Gay advocates latched on to the Kinsey number in the late 1960s and 1970s, according to Gates.
"That 10 percent emerges as much a decision of politics as a decision of science, which is not to say Kinsey was not a scholar and scientist," Gates said.
But, he added, it was "kind of a smart number -- big enough to kind of matter and not so large that it was threatening to a population that was uncomfortable with it.
"You can argue it was a brilliant strategy and it seemed to resonate with people," he said. "One of the things the study shows, perhaps, is a little bit of maturity of the movement. We can now use more traditional ways to assess the population."
Bisexuals Are Most Closeted Group
The 3.5 percent of those who identify as LGB may or may not include those who are "closeted," according to Gates.
"We actually did commission data within the survey and asked about to what degree they were closeted," Gates said, "and 13 percent who identified as LGB had never told anyone about it."
The most interesting results, according to Gates, were the data on bisexuals, which made up about half of the overall LGB population. Of those who identified as such, 25 percent said they were closeted.
"Many are still quite discreet about their sexual orientation," he said. "If you ask people in the bisexual population, they will tell you it's a different kind of a stigma they experience. Some don't feel completely at home in the LG community because they often think of them as being way too gay and hold them with a level of suspicion. And in general, they are subject to the general stigma of same-sex behavior."
Gates also cautioned against the results that 11 percent of all Americans had same-sex attractions.
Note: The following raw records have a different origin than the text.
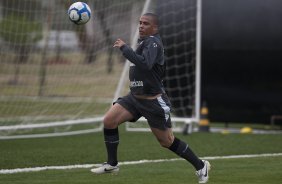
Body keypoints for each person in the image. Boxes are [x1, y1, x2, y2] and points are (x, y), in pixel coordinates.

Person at [91, 13, 211, 183]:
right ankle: (112, 164)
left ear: (155, 28)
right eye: (140, 22)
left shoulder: (154, 42)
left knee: (167, 141)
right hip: (134, 99)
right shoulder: (144, 42)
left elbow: (145, 64)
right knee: (109, 120)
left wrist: (125, 49)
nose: (141, 26)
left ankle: (201, 165)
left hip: (153, 102)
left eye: (145, 23)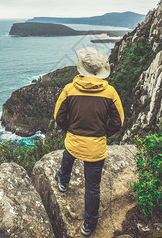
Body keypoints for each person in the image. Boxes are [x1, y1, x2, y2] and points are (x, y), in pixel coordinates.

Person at [54, 47, 124, 236]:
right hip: (96, 148)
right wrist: (103, 133)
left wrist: (70, 130)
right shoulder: (110, 92)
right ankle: (89, 224)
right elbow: (118, 122)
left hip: (73, 141)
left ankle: (63, 181)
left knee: (67, 156)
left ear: (81, 68)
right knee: (92, 188)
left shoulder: (69, 89)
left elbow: (58, 116)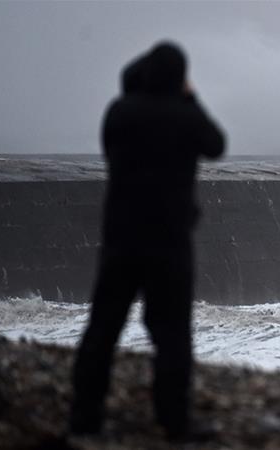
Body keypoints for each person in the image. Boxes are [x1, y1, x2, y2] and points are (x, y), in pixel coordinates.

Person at [69, 41, 225, 440]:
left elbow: (111, 144)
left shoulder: (120, 113)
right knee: (171, 334)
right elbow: (215, 145)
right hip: (170, 243)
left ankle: (84, 419)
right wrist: (190, 98)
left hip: (122, 238)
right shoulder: (185, 116)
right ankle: (174, 422)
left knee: (103, 327)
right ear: (179, 78)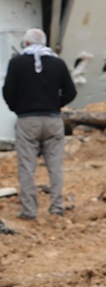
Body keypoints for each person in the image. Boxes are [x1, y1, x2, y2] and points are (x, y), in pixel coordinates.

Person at [2, 28, 77, 220]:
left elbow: (8, 91)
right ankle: (57, 207)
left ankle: (28, 210)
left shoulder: (17, 62)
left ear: (26, 43)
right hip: (53, 121)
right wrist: (55, 105)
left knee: (27, 167)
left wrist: (18, 108)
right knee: (55, 166)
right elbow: (71, 92)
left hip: (27, 121)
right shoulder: (58, 63)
"That was only from one survey and it was restricted to 18- to 44-year-olds," he said.
Respondents had to rate their attraction from exclusive opposite-sex attraction (5) in graduating degrees of same-sex feelings (4 to 1).
"Some in category 4 may be people like me who avoid 1s and 5s in surveys," Gates said.
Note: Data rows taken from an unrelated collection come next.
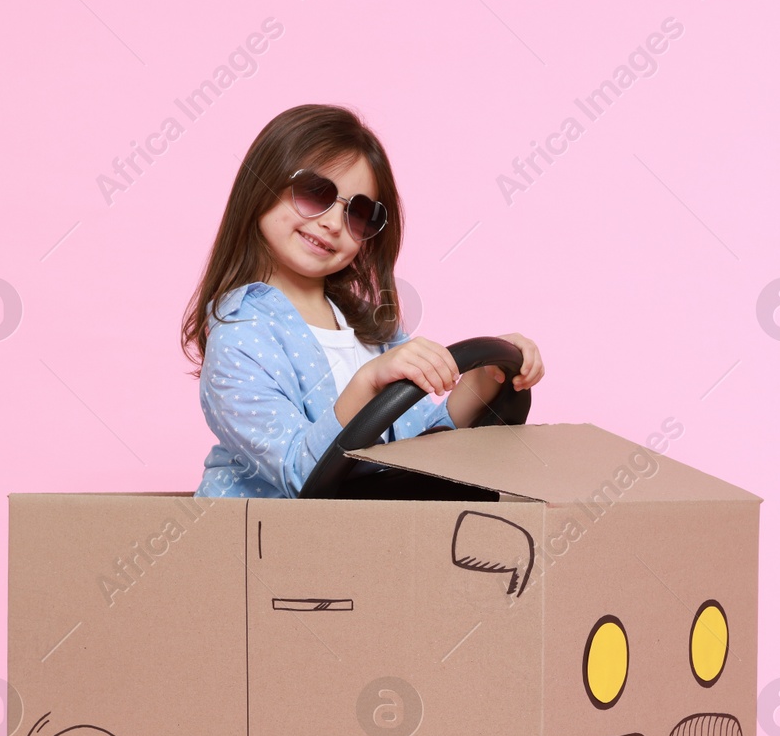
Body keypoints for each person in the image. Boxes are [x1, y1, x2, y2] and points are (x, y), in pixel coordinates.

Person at [182, 104, 544, 498]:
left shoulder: (371, 330)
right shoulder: (240, 334)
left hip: (358, 540)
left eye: (358, 213)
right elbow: (299, 475)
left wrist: (484, 377)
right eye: (314, 193)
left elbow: (419, 447)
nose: (333, 224)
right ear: (263, 184)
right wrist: (368, 381)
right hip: (258, 546)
The U.S. Census does not count how many Americans identify as LGBT, although it will release later this year its count of same-sex spouses.
Richard Socarides, president of the gay advocacy group Equality Matters, said the Williams report is a good tool, but the government should be tracking LGBT Americans in the census.
When he served as special assistant to President Bill Clinton on LGBT policy issue, Socarides said, he urged the White House to "count gay people."
"They still won't do it, and now they are counting same-sex couples who live together, but that's not counting," he said. "Just as the census does a survey of race and ethnicity, they ought to do sexual orientation."
He praised the Williams Institute but said the latest study is "at best an educated guess."
"They take a bunch of surveys that are out there and made some judgment based on the available information," said Socarides.
What the results do show, Socarides said, is "absolute fluidity" in sexual orientation, "especially for young people who don't have the kind of stereotypes that adults do."
The impact of studies like these will be far reaching, according to Socarides.
"It's important first, because the country is in the middle of making important policy decisions about the rights of gay people and, in that context, it's important to know how many Americans are affected," he said. "Another reason for the government to know is funding issues tied to health and education.
"Now that sexual orientation has essentially come out of the closet and people are not so fearful," he added, "you'll see a greater willingness to count gay people and we really need reliable information."